April 21, 2011
By Nivedita Ghosh, MD
When I began medical school years ago—attending lectures on anatomy in cavernous auditoriums, dissecting a human body, and memorizing what the extensor pollicis brevis did—I had a hard time making the connection between what I was studying and what I would need to become a doctor. Hell-bent on not flunking out, I put my faith in the established curriculum and dutifully attended all the lectures and labs. But I still frequently thought to myself, “I don’t get it. How will this help me take care of patients?”
Fortunately for my sanity, I soon learned I was not alone. Like most medical students, I began picking and choosing which sessions were worth my time. The clash between establishment and sensibility continued well into my residency training, in which I constantly asked myself how spending two thirds of my time managing inpatients was going to help me become a primary care doctor. By this time, however, I had a better understanding that the rules governing my training were created out of an outdated programmatic or political necessity and were maintained out of tradition.

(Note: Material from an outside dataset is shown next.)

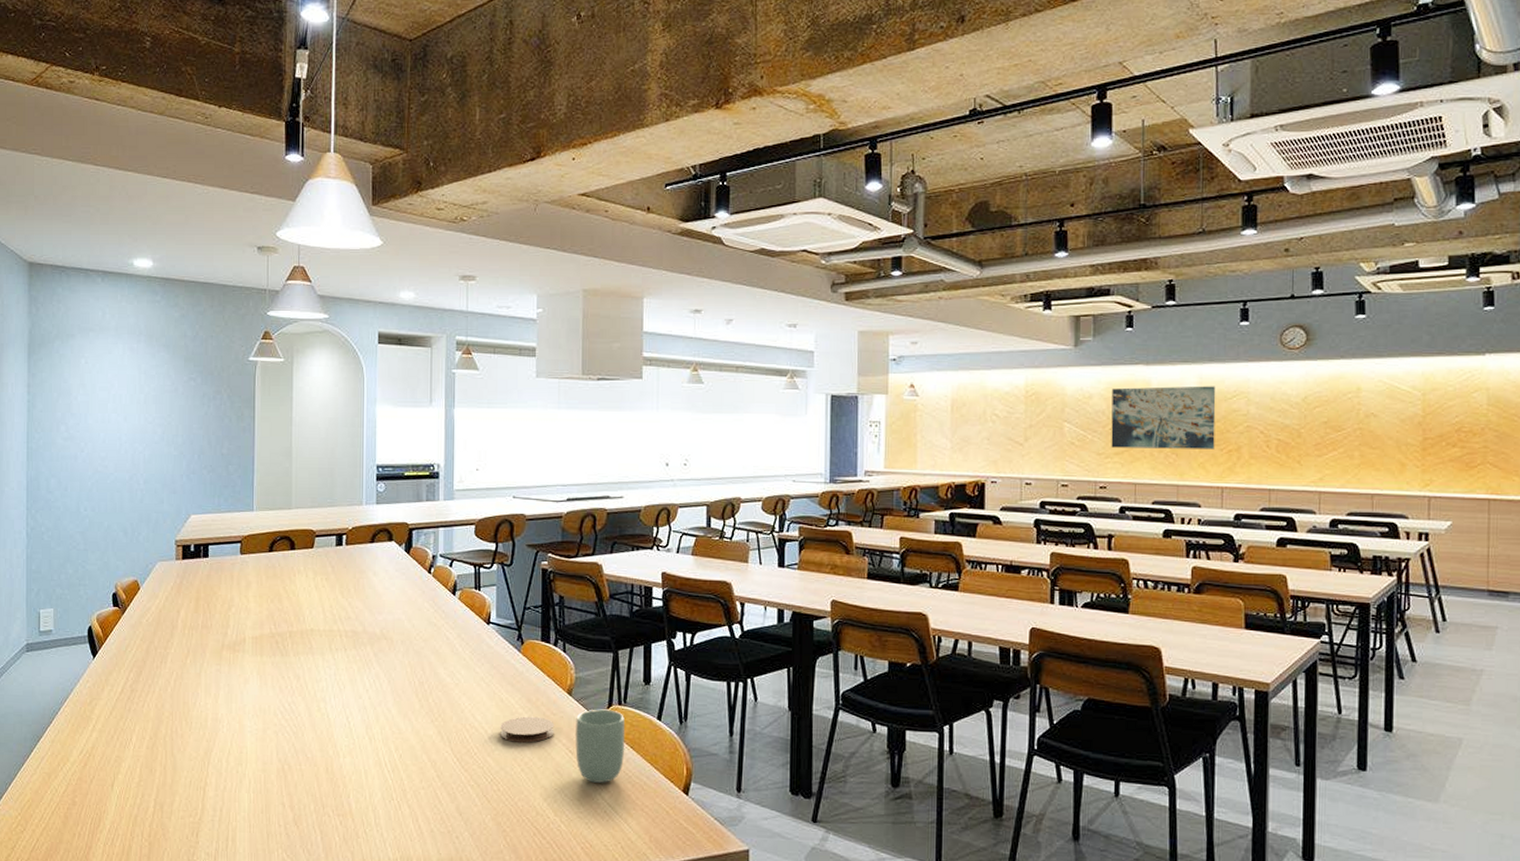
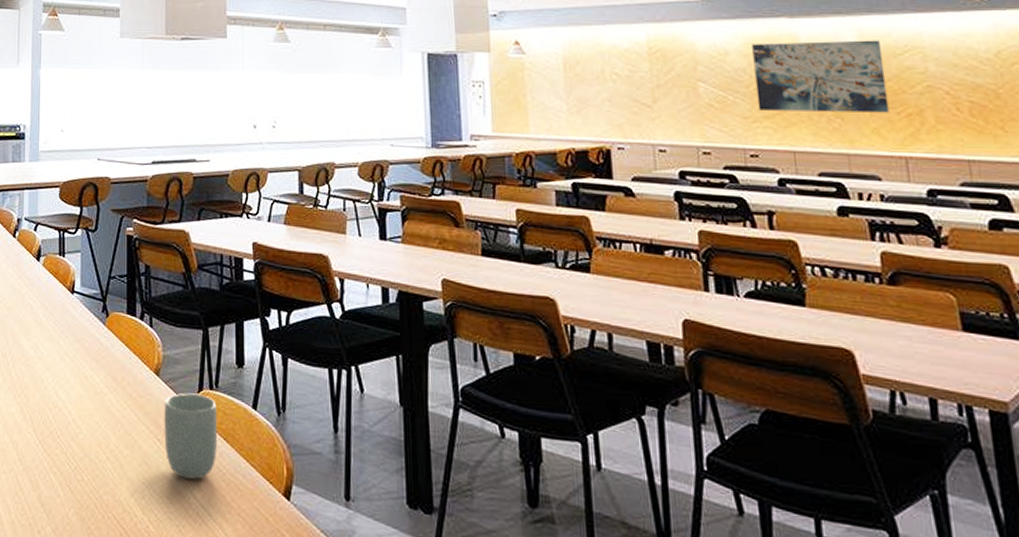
coaster: present [500,716,554,743] -> none [84,397,141,428]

If rules are created out of necessity, then one can hardly make a better argument for rethinking the guidelines for training today’s medical students and residents. This is particularly important in the realm of ambulatory and primary care. Few areas in medicine are evolving as rapidly and receiving as much publicity as the transformation of primary care, and we have to ask ourselves if the old training rules make sense in this new environment. I believe the answer is a resounding “No,” and once again, I am not alone in my belief.
Recently, I had the great fortune of attending a summit on “Medical Education in the Patient Centered Medical Home,” attended by physicians and non-physicians from multiple disciplines nationwide. The sentiment at the summit was strong and unified: the current system of training does not prepare physicians to practice in the present, let alone the future. Our training models are antiquated. We must more closely align training with the reality of practice, which is increasingly collaborative, team-based, interdisciplinary, evidence-based, technologically advanced, and patient-centered. Exposing students and residents to only one model of care in which the doctor does everything is more likely to overwhelm them than to attract them into primary care, or even to an ambulatory-based sub-specialty practice. For those who still choose primary care, exposure to only that model of care will leave trainees ill-equipped to take full advantage of medical teams and coordinated care efforts.
We are getting better at practicing primary care but we are not allowing our trainees to see this. We must systematically and consistently expose our students and residents to these improvements if we hope to keep them in the field.
This responsibility falls squarely on the shoulders of medical schools and residency programs. This means less time dedicated to memorizing the function of the extensor pollicis brevis (to extend and abduct the thumb) and more time understanding how the inflammation of its tendon (causing deQuervian’s tenosynovitis) prevents a day-care worker from working (she can’t lift children without pain) and the attendant effects on her life.
Primary care has always been a rich and rewarding field. It is now more multi-dimensional than ever with a strong need for practitioners of diverse backgrounds, skills, and interests. If we cannot help trainees see primary care in all its myriad dimensions, we have little hope of keeping them in primary care practice and harnessing their myriad talents to provide ever-improving care.
Nivedita Ghosh is a primary care internist and educator at Brigham and Women’s Hospital and Harvard Medical School in Boston. She serves as the Education Adviser to Primary Care Progress.